Bridgecorp Holdings Ltd
- Company type: Private
- Predecessor: Bridgevale Mining
- Founded: 1994
- Defunct: 2007
- Fate: Receivership
- Headquarters: Sydney, Australia
- Area served: Australia New Zealand
- Key people: Rod Petricevic (former CEO) Bruce Davidson (former chairman)
- Services: Property development
- Subsidiaries: Bridgecorp Limited Bridgecorp Finance Ltd

= Bridgecorp Holdings =

Bridgecorp Holdings Ltd was a high-risk property development group that was operating in New Zealand and Australia. It was placed in receivership in July 2007.

==History==
The company was originally listed on the New Zealand stock exchange as Bridgevale Mining and changed its name in 1987, the same year it acquired Toy Warehouse. Bridgecorp Holdings was delisted after the toy company—considered underperforming—was sold in 1992 and went into receivership the same year. Rod Petricevic effectively took control of Bridgecorp after it was delisted. He tried several times to relist the company, but was rejected by the NZX. In 2002, Bridgecorp Holdings was deregistered in New Zealand and moved its headquarters to Sydney, Australia. Bridgecorp Limited served as a subsidiary for New Zealand while Bridgecorp Finance Ltd was established as its Australian arm.

In 2004, Bridgecorp Holdings began trading at Unlisted, a New Zealand-based trading facility. In 2006 the group began reporting the results of the Bridgecorp Limited subsidiary to Unlisted, when it was actually the parent company, Bridgecorp Holdings, whose shares were being traded. In the following three years, the company attracted more than 18,000 investors from both Australia and New Zealand with promised return rates between 9 and 11 per cent a year. In August 2006 Bridgecorp Finance was banned from raising money from existing investors by the Australian Securities and Investments Commission. The commission had issued warnings of "solvency issues" concerning the group as early as December 2005.

==Receivership==
Bridgecorp collapsed in 2007 with most of the Bridgeport companies being placed in receivership afterwards. At this time the company owed 14,500 investors A$467 million. Graham Miller of the Covenant Trustee Company was appointed trustee for the group following its collapse.

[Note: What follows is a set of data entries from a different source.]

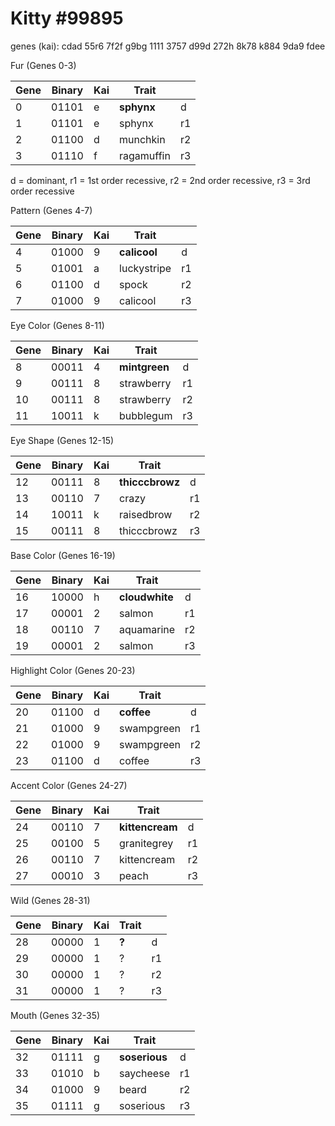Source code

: # Kitty #99895

genes (kai): cdad 55r6 7f2f g9bg 1111 3757 d99d 272h 8k78 k884 9da9 fdee

Fur (Genes 0-3)

|Gene  |Binary   |Kai  |Trait    |   |
|------|---------|-----|---------|---|
| 0 | 01101 | e | **sphynx** | d |
| 1 | 01101 | e | sphynx | r1 |
| 2 | 01100 | d | munchkin | r2 |
| 3 | 01110 | f | ragamuffin | r3 |

d = dominant, r1 = 1st order recessive, r2 = 2nd order recessive, r3 = 3rd order recessive

Pattern (Genes 4-7)

|Gene  |Binary   |Kai  |Trait    |   |
|------|---------|-----|---------|---|
| 4 | 01000 | 9 | **calicool** | d |
| 5 | 01001 | a | luckystripe | r1 |
| 6 | 01100 | d | spock | r2 |
| 7 | 01000 | 9 | calicool | r3 |

Eye Color (Genes 8-11)

|Gene  |Binary   |Kai  |Trait    |   |
|------|---------|-----|---------|---|
| 8 | 00011 | 4 | **mintgreen** | d |
| 9 | 00111 | 8 | strawberry | r1 |
| 10 | 00111 | 8 | strawberry | r2 |
| 11 | 10011 | k | bubblegum | r3 |

Eye Shape (Genes 12-15)

|Gene  |Binary   |Kai  |Trait    |   |
|------|---------|-----|---------|---|
| 12 | 00111 | 8 | **thicccbrowz** | d |
| 13 | 00110 | 7 | crazy | r1 |
| 14 | 10011 | k | raisedbrow | r2 |
| 15 | 00111 | 8 | thicccbrowz | r3 |

Base Color (Genes 16-19)

|Gene  |Binary   |Kai  |Trait    |   |
|------|---------|-----|---------|---|
| 16 | 10000 | h | **cloudwhite** | d |
| 17 | 00001 | 2 | salmon | r1 |
| 18 | 00110 | 7 | aquamarine | r2 |
| 19 | 00001 | 2 | salmon | r3 |

Highlight Color (Genes 20-23)

|Gene  |Binary   |Kai  |Trait    |   |
|------|---------|-----|---------|---|
| 20 | 01100 | d | **coffee** | d |
| 21 | 01000 | 9 | swampgreen | r1 |
| 22 | 01000 | 9 | swampgreen | r2 |
| 23 | 01100 | d | coffee | r3 |

Accent Color (Genes 24-27)

|Gene  |Binary   |Kai  |Trait    |   |
|------|---------|-----|---------|---|
| 24 | 00110 | 7 | **kittencream** | d |
| 25 | 00100 | 5 | granitegrey | r1 |
| 26 | 00110 | 7 | kittencream | r2 |
| 27 | 00010 | 3 | peach | r3 |

Wild (Genes 28-31)

|Gene  |Binary   |Kai  |Trait    |   |
|------|---------|-----|---------|---|
| 28 | 00000 | 1 | **?** | d |
| 29 | 00000 | 1 | ? | r1 |
| 30 | 00000 | 1 | ? | r2 |
| 31 | 00000 | 1 | ? | r3 |

Mouth (Genes 32-35)

|Gene  |Binary   |Kai  |Trait    |   |
|------|---------|-----|---------|---|
| 32 | 01111 | g | **soserious** | d |
| 33 | 01010 | b | saycheese | r1 |
| 34 | 01000 | 9 | beard | r2 |
| 35 | 01111 | g | soserious | r3 |

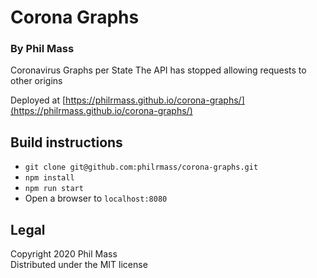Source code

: # Corona Graphs
### By Phil Mass

Coronavirus Graphs per State
The API has stopped allowing requests to other origins

Deployed at [https://philrmass.github.io/corona-graphs/](https://philrmass.github.io/corona-graphs/)

## Build instructions
- `git clone git@github.com:philrmass/corona-graphs.git`
- `npm install`
- `npm run start`
- Open a browser to `localhost:8080`

## Legal
Copyright 2020 Phil Mass  
Distributed under the MIT license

Rod Petricevic, former chairman Bruce Davidson, Rob Roest, Gary Urwin and Peter Steigrad were charged in July 2007 after Bridgecorp went into receivership. Petricevic sought legal aid to pay for his legal bills, but it was denied on the grounds that he remained a trustee of a family trust with access to considerable wealth. On 5 April 2012 Petricevic, Roest and Steigrad were found guilty of making untrue statements in their investment prospectuses. Urwin and Davidson had earlier pleaded guilty to all charges.

On 17 April 2012 Gary Urwin was sentenced to two years in jail. Although Urwin had asked for sentence of home detention, Justice Pamela Andrews said this would not be appropriate.

On 26 April 2012, Petricevic was sentenced to 6 1/2 years in jail by Justice Venning. His lawyer, Charles Cato, had argued for a lower sentence due to Petricevic's age and the effect the trial and conviction had had on his family. Justice Venning dismissed the request stating that he was not convinced the remorse shown by Petricevic was genuine.

On 18 May 2012, Rob Roest was also sentenced to 6 1/2 years in jail by Justice Venning. His lawyer, Paul Dacre, had asked Justice Venning for a lower sentence than Petricevic's due to undisclosed family issues and the fact Petricevic was the ultimate "boss" of Bridgecorp. This was again denied with the judge stating that Roest had not shown proper remorse. On the same day Peter Stiegrad was sentenced to nine months' home detention, ordered to complete 200 hours of community services and pay $350,000 in reparation.

In October 2012 receiver PwC filed a civil action in the High Court at Auckland for $442 million against three of the former directors for "breach of directors' duty".
Rod Petricevic, Rob Roest, Peter Steigrad, Gary Urwin and Bruce Davidson were named in the suit. As Petricevic and Roest have been declared bankrupt, they are exempt from the legal proceedings. This is one of the largest civil claims in New Zealand history.